As a consequence bootlegging has vastly increased; liquor running over the Canadian border has multiplied, blind-pigs that used to operate secretly and with some degree of shame operate openly with bars and brass rails; hundreds of night clubs in Manhattan are just a new form of the old-fashioned saloons that Tammany used to protect. These night clubs have open bars, and yet they can exist only so long as they get license from the City Administration.

Of course the law is not being enforced in New York; it is being evaded and nullified; a few hundred Federal agents and thirteen Federal judges with four United States Attorneys cannot along cope successfully with so much lawlessness.

There are 2,000 pastors here. You have in your churches more than 600,000 members of the Methodist Church in Ohio alone. That is enough to swing the election. The 600,000 have friends in other States. Write to them. Every day and every ounce of your energy are needed to rouse the friends of prohibition to register and vote.

The Eighteenth Amendment is new in politics. You did not put it there. The Republican Party did not put it there.

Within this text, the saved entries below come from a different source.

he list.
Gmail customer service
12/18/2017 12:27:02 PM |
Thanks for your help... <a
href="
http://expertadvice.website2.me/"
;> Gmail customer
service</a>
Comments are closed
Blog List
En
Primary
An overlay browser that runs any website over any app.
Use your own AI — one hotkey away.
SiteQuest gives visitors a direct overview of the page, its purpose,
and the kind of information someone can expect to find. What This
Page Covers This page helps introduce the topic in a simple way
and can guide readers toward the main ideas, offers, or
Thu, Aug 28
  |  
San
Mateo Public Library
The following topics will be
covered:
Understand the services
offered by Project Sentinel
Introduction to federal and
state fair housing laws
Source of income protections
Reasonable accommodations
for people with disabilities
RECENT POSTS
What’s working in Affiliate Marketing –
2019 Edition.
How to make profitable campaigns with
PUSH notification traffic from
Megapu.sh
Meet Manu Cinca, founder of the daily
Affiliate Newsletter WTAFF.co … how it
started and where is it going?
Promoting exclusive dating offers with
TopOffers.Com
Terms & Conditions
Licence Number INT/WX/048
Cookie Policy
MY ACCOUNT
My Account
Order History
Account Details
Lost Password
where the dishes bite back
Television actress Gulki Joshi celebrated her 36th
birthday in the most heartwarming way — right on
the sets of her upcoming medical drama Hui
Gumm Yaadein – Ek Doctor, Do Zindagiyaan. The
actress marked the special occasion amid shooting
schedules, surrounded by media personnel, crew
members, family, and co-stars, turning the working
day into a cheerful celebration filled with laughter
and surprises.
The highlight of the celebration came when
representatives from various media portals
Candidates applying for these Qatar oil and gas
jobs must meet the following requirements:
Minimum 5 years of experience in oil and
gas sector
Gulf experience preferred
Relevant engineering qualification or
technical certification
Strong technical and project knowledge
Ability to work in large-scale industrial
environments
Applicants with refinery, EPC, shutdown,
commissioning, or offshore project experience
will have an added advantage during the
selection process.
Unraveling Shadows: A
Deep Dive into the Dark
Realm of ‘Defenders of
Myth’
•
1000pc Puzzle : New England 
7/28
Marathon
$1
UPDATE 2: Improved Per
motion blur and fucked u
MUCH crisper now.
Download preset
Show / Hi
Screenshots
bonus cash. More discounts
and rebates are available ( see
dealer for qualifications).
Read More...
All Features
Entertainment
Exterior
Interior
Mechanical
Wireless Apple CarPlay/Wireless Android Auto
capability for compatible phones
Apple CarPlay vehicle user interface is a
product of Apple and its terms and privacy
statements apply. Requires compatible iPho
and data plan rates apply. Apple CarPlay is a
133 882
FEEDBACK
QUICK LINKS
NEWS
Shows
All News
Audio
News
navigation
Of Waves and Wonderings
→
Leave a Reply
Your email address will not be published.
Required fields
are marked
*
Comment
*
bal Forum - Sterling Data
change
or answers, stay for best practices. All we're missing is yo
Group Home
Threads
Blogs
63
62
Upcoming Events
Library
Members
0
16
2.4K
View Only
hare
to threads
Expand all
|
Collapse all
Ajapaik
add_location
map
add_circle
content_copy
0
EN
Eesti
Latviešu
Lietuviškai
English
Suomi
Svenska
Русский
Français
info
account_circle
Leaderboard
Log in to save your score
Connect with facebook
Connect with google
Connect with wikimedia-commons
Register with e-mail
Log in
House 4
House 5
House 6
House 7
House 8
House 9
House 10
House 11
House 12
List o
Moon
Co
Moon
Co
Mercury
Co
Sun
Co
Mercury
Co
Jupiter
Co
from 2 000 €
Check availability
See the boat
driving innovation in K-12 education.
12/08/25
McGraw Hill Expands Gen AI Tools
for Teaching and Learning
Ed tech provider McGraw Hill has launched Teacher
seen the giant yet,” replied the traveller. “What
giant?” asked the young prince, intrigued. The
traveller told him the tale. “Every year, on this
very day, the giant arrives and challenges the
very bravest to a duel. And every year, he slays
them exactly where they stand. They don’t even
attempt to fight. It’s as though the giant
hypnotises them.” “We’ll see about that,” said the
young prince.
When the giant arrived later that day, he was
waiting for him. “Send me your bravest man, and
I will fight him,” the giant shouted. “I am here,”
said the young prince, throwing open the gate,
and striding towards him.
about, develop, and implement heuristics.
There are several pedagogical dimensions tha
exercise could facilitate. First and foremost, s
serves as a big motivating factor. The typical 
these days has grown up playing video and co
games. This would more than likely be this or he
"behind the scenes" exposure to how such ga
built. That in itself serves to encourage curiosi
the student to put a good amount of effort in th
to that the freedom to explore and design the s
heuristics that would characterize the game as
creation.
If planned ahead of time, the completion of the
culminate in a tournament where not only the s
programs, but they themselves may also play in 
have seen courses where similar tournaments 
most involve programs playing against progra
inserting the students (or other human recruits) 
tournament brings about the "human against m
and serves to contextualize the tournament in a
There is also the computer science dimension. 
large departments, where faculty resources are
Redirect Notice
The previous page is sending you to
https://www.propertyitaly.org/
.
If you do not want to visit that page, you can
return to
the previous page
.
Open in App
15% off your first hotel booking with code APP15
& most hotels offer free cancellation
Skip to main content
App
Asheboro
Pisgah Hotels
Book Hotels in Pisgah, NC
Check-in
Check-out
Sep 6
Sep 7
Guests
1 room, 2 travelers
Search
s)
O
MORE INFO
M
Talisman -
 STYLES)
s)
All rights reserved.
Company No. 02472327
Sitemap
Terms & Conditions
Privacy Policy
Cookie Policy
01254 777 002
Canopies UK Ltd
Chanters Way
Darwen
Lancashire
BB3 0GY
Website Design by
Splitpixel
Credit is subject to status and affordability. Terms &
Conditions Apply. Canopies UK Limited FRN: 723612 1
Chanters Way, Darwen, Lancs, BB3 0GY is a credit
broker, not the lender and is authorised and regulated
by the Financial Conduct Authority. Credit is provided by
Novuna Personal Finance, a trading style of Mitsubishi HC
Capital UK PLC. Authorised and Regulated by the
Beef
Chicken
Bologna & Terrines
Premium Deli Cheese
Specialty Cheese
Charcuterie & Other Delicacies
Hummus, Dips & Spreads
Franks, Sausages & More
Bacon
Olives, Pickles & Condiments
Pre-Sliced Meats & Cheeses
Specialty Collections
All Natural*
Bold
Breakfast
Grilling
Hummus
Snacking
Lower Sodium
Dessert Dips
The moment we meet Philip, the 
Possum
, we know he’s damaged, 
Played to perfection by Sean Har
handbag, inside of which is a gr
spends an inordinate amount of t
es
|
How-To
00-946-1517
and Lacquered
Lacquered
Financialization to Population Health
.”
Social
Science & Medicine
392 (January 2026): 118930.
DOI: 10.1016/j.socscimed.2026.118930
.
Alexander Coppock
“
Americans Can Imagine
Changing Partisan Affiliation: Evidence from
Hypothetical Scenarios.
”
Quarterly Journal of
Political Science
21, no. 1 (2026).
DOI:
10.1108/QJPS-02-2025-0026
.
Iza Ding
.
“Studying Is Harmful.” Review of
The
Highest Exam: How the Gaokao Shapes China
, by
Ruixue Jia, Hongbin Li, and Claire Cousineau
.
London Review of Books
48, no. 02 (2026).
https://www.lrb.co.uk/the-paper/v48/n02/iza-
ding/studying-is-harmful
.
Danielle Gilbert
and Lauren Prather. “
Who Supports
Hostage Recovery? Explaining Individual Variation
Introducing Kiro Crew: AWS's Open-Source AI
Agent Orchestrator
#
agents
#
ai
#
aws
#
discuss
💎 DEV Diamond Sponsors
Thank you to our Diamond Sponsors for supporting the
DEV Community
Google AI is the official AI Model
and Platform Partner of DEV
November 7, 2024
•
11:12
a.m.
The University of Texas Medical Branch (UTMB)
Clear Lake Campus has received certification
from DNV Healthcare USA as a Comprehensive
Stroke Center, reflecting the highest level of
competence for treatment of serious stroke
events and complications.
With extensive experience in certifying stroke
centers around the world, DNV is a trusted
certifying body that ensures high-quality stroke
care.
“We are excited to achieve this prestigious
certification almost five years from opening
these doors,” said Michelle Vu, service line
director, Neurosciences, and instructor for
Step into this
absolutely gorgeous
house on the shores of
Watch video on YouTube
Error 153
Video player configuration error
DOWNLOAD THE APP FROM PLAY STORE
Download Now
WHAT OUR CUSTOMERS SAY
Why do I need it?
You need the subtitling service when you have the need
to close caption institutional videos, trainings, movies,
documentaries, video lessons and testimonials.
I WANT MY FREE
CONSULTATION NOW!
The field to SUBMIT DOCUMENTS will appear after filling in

Neither did the rank and file of the loyal constitutional Democrats. Neither did the National Democratic Convention put it there> It was put there by its enemies; and Governor Smith by a formal act as ruthless as was ever recorded in American politics became their leader. You have a chance to prove by electing Herbert Hoover that obedience to law can be secured and that America does not retreat before organized crime.